START PROVIDED DATA

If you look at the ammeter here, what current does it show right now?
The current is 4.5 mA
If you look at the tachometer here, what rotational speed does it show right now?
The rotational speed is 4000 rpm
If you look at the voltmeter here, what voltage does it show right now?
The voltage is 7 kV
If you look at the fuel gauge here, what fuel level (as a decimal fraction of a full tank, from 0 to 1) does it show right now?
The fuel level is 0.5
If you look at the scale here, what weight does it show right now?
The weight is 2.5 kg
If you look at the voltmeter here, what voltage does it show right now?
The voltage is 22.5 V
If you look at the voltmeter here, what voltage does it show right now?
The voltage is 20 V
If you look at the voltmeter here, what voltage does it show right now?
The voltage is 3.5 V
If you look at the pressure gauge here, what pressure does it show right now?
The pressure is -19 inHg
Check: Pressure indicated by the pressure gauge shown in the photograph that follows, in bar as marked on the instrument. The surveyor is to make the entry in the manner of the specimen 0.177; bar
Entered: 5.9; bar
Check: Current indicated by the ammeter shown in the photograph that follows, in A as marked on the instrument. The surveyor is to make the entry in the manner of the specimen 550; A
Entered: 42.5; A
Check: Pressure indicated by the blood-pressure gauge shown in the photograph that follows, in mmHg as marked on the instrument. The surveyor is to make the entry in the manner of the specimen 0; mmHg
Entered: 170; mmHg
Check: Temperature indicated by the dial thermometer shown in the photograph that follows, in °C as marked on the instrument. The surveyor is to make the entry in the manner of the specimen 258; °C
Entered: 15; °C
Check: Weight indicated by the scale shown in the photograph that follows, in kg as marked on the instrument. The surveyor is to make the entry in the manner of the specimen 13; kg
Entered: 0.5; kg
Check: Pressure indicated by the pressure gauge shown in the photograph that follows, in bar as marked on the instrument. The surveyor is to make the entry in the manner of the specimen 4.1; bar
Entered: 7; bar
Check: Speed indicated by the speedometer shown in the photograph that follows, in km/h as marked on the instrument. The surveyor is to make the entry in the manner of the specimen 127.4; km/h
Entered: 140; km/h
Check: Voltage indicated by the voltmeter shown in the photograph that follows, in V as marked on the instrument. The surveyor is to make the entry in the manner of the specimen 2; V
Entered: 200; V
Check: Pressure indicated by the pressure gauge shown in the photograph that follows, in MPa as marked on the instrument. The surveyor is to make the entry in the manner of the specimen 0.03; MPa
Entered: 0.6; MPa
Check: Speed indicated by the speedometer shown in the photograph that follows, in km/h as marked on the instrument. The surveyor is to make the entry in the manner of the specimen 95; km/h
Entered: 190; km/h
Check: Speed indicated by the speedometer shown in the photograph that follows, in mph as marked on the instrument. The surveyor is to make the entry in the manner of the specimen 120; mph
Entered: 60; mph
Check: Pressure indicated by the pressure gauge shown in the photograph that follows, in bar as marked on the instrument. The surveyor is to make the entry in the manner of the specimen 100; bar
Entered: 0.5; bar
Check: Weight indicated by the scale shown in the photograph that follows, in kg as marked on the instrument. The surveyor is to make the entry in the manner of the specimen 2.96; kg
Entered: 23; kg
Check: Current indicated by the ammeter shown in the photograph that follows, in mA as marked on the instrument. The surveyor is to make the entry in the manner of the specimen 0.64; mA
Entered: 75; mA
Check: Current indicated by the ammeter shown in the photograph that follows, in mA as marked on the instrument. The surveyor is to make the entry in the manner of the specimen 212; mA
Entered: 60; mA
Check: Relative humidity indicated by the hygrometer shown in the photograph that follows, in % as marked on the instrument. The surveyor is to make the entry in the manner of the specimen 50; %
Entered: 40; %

END PROVIDED DATA

* REQUIREMENT:
Convert every one of the records above into a numbered list, one line per entry, and drop any blank lines.

* TASK OUTPUT:
1. If you look at the ammeter here, what current does it show right now?
2. The current is 4.5 mA
3. If you look at the tachometer here, what rotational speed does it show right now?
4. The rotational speed is 4000 rpm
5. If you look at the voltmeter here, what voltage does it show right now?
6. The voltage is 7 kV
7. If you look at the fuel gauge here, what fuel level (as a decimal fraction of a full tank, from 0 to 1) does it show right now?
8. The fuel level is 0.5
9. If you look at the scale here, what weight does it show right now?
10. The weight is 2.5 kg
11. If you look at the voltmeter here, what voltage does it show right now?
12. The voltage is 22.5 V
13. If you look at the voltmeter here, what voltage does it show right now?
14. The voltage is 20 V
15. If you look at the voltmeter here, what voltage does it show right now?
16. The voltage is 3.5 V
17. If you look at the pressure gauge here, what pressure does it show right now?
18. The pressure is -19 inHg
19. Check: Pressure indicated by the pressure gauge shown in the photograph that follows, in bar as marked on the instrument. The surveyor is to make the entry in the manner of the specimen 0.177; bar
20. Entered: 5.9; bar
21. Check: Current indicated by the ammeter shown in the photograph that follows, in A as marked on the instrument. The surveyor is to make the entry in the manner of the specimen 550; A
22. Entered: 42.5; A
23. Check: Pressure indicated by the blood-pressure gauge shown in the photograph that follows, in mmHg as marked on the instrument. The surveyor is to make the entry in the manner of the specimen 0; mmHg
24. Entered: 170; mmHg
25. Check: Temperature indicated by the dial thermometer shown in the photograph that follows, in °C as marked on the instrument. The surveyor is to make the entry in the manner of the specimen 258; °C
26. Entered: 15; °C
27. Check: Weight indicated by the scale shown in the photograph that follows, in kg as marked on the instrument. The surveyor is to make the entry in the manner of the specimen 13; kg
28. Entered: 0.5; kg
29. Check: Pressure indicated by the pressure gauge shown in the photograph that follows, in bar as marked on the instrument. The surveyor is to make the entry in the manner of the specimen 4.1; bar
30. Entered: 7; bar
31. Check: Speed indicated by the speedometer shown in the photograph that follows, in km/h as marked on the instrument. The surveyor is to make the entry in the manner of the specimen 127.4; km/h
32. Entered: 140; km/h
33. Check: Voltage indicated by the voltmeter shown in the photograph that follows, in V as marked on the instrument. The surveyor is to make the entry in the manner of the specimen 2; V
34. Entered: 200; V
35. Check: Pressure indicated by the pressure gauge shown in the photograph that follows, in MPa as marked on the instrument. The surveyor is to make the entry in the manner of the specimen 0.03; MPa
36. Entered: 0.6; MPa
37. Check: Speed indicated by the speedometer shown in the photograph that follows, in km/h as marked on the instrument. The surveyor is to make the entry in the manner of the specimen 95; km/h
38. Entered: 190; km/h
39. Check: Speed indicated by the speedometer shown in the photograph that follows, in mph as marked on the instrument. The surveyor is to make the entry in the manner of the specimen 120; mph
40. Entered: 60; mph
41. Check: Pressure indicated by the pressure gauge shown in the photograph that follows, in bar as marked on the instrument. The surveyor is to make the entry in the manner of the specimen 100; bar
42. Entered: 0.5; bar
43. Check: Weight indicated by the scale shown in the photograph that follows, in kg as marked on the instrument. The surveyor is to make the entry in the manner of the specimen 2.96; kg
44. Entered: 23; kg
45. Check: Current indicated by the ammeter shown in the photograph that follows, in mA as marked on the instrument. The surveyor is to make the entry in the manner of the specimen 0.64; mA
46. Entered: 75; mA
47. Check: Current indicated by the ammeter shown in the photograph that follows, in mA as marked on the instrument. The surveyor is to make the entry in the manner of the specimen 212; mA
48. Entered: 60; mA
49. Check: Relative humidity indicated by the hygrometer shown in the photograph that follows, in % as marked on the instrument. The surveyor is to make the entry in the manner of the specimen 50; %
50. Entered: 40; %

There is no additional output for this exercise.